Today, I believe God, in all His sovereignty, allowed that young girl to get to such a desperate and lonely place, naked with all her insecurities, to reveal to her that He is greatest security of all and to begin to see herself through His eyes: A child of the King, fearfully and wonderfully made, with purpose, loved, bought with a price and clothed in His righteousness. She is me. I was lost, but now am found.
I don’t carry any resentments towards that church or any church, because my faith and security are in Christ alone. I hope people forgive me for the pain I’ve caused. I attend my local, humble church with gratitude, rather than judgment! I show up with a hunger and thirst for righteousness, for HIS name’s sake, not man’s. If I am judged by a brother or sister in Christ, I will not harden my heart, as I once did, but I will, instead listen for the conviction of His Holy Spirit in me. (Good-intending people are not always right, but it doesn’t mean that God can’t still use them to speak to us).
We all have skeletons in our closet that we’re afraid of facing, but from my own experience, it’s worth the effort to clean up our spiritual house before the smell of rotten bones take over. What have I learned from all of this, that I hope to share with you? Know who God made you to be and be authentic. Don’t try to be someone you’re not. Don’t try to please everyone; just know that you won’t. Have confidence in Christ. Don’t follow people; follow God. Don’t blame others for your circumstances, instead take responsibility for your own actions and let God deal with the rest. (There will be times we fall victim to someone else’s bad choices, but we can still have victory in Christ Jesus our LORD. Romans 8:27 In all these things we are more than conquerors through him who loved us.)
Don’t hold resentments. Judge not, lest you be judged. Forgive and pray for those who hurt you. Don’t blame God when bad things happen. It’s human nature to fail and make mistakes, and the consequences of those mistakes often ripple into the hearts and lives of others. It’s part of life and growing up, but KNOW that growing up and growing mature are not equal. If we are not learning from our mistakes, and making positive changes, then we are just getting good at making bad decisions, while getting old and more stupid. If you want to know what God wants from & for you, then ask HIM. Don’t believe everything people tell you. Ask HIM for discernment and know God’s written Word, so His wisdom is written in your heart. Don’t let the voice of man override the voice of God. Seek with all your heart to know HIM and HIS truth and the Truth WILL set you free.
(Disclosure and apology: I am still a student of these lessons and in my last blog, I posted a photo that was perceived, by a reader, as offensive and he felt it discredited me as a Christian. I explained that it was merely symbolic of an emotion relative to the story about my sister. I must admit, it triggered some of these old feelings, so I edited the photo, but it also gave me the courage to write this post, so for that I am thankful for his comments and concern for my walk with God. I sincerely hope I’ve not offended anyone else and pray that no one lets their disappointment in me, push them away from the only true, living and perfect God).

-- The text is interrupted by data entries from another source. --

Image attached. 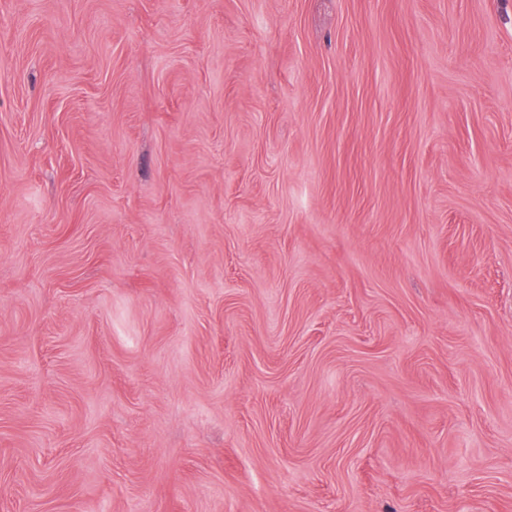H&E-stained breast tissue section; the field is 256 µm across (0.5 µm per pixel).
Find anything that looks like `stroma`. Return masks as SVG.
Returning a JSON list of instances; mask_svg holds the SVG:
<instances>
[{
  "label": "stroma",
  "mask_w": 512,
  "mask_h": 512,
  "mask_svg": "<svg viewBox=\"0 0 512 512\" xmlns=\"http://www.w3.org/2000/svg\"><path fill=\"white\" fill-rule=\"evenodd\" d=\"M0 512H512V0H0Z\"/></svg>",
  "instance_id": "obj_1"
}]
</instances>
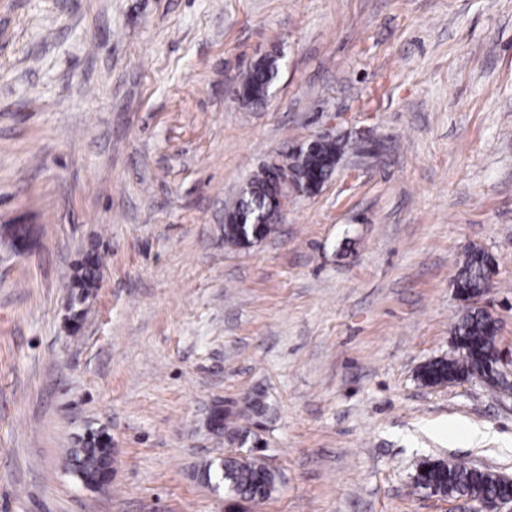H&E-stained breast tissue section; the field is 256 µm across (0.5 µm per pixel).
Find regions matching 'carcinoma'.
<instances>
[{
  "instance_id": "1",
  "label": "carcinoma",
  "mask_w": 512,
  "mask_h": 512,
  "mask_svg": "<svg viewBox=\"0 0 512 512\" xmlns=\"http://www.w3.org/2000/svg\"><path fill=\"white\" fill-rule=\"evenodd\" d=\"M279 60L272 59L266 65L259 63L249 67L241 75L238 86L251 91L249 104L257 105L264 101L279 73ZM344 151V144L339 141H326L321 144L319 152L308 161H299L295 168L301 170L310 166L328 179L333 174L332 162ZM271 178L268 168L264 167L255 174L250 185L256 194H242L230 206L229 211L238 212L250 218L258 213H268L270 207L269 184ZM260 231L254 224L224 225V242L231 246L244 248L253 239V233ZM99 257L86 256L78 265V275L72 284V317L81 320L83 305L95 288L98 279ZM494 257L480 247L470 248L461 260L454 275V288L474 295L490 287L488 271L494 267ZM498 320L491 313L478 307L466 305L462 315L457 319L454 338L462 342L455 358H440L424 364L419 372L421 381L426 385H442L464 378L478 377L491 368L489 357L496 349ZM265 404L261 395L251 397L245 409L217 407L213 412V432L224 438L230 445L240 447L251 440V432L240 427V419L252 420L263 415ZM253 441V440H251ZM260 440L253 441L258 445ZM110 443L101 432H91L84 439L80 448H72L66 457V466L72 476L80 483L87 480L108 482L106 470ZM204 479L211 483L224 484V489L242 500H265L275 491L277 475L275 470L259 455L239 456L231 453L224 455L216 464H210L203 472ZM416 486H429L436 493L453 496H467L479 499L496 494L512 497V486L501 481L497 475L470 467L461 463L449 464L443 460H425L419 465L415 480Z\"/></svg>"
}]
</instances>
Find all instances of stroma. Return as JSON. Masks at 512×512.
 I'll list each match as a JSON object with an SVG mask.
<instances>
[{
  "label": "stroma",
  "mask_w": 512,
  "mask_h": 512,
  "mask_svg": "<svg viewBox=\"0 0 512 512\" xmlns=\"http://www.w3.org/2000/svg\"><path fill=\"white\" fill-rule=\"evenodd\" d=\"M316 137L349 142L328 181L225 245L226 205ZM7 224L36 241L0 247V512H464L422 461L512 479V392L418 378L454 353L472 247L512 360V0H0ZM258 391L278 483L248 502L201 471L210 410ZM93 431L98 491L63 467ZM279 59H271L267 65L262 63L250 66L243 72L238 88L245 87L251 91L250 105H257L264 101L279 73ZM494 257L480 247L470 248L461 260L454 275L453 284L456 290L471 292L474 296L490 287L488 271L494 267ZM488 290L481 295L470 297L471 303L477 304ZM99 257L97 255H87L78 265V275L72 284L73 292L71 296L72 317L74 320H81L83 310L76 309L85 303L90 292L95 288L98 279Z\"/></svg>",
  "instance_id": "1"
}]
</instances>
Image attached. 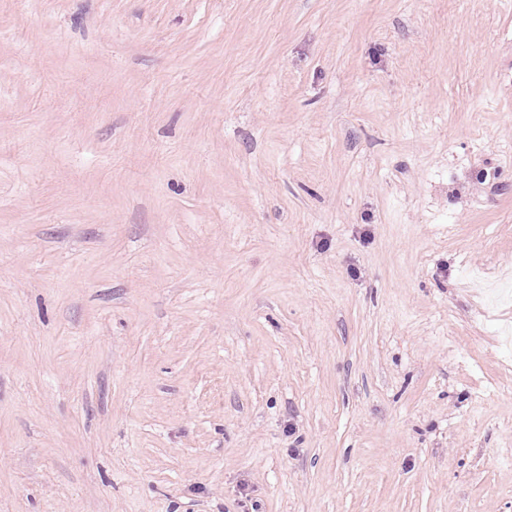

1 Peter 1:3-7 Praise be to the God and Father of our Lord Jesus Christ! In his great mercy he has given us new birth into a living hope through the resurrection of Jesus Christ from the dead, and into an inheritance that can never perish, spoil or fade. This inheritance is kept in heaven for you, who through faith are shielded by God’s power until the coming of the salvation that is ready to be revealed in the last time.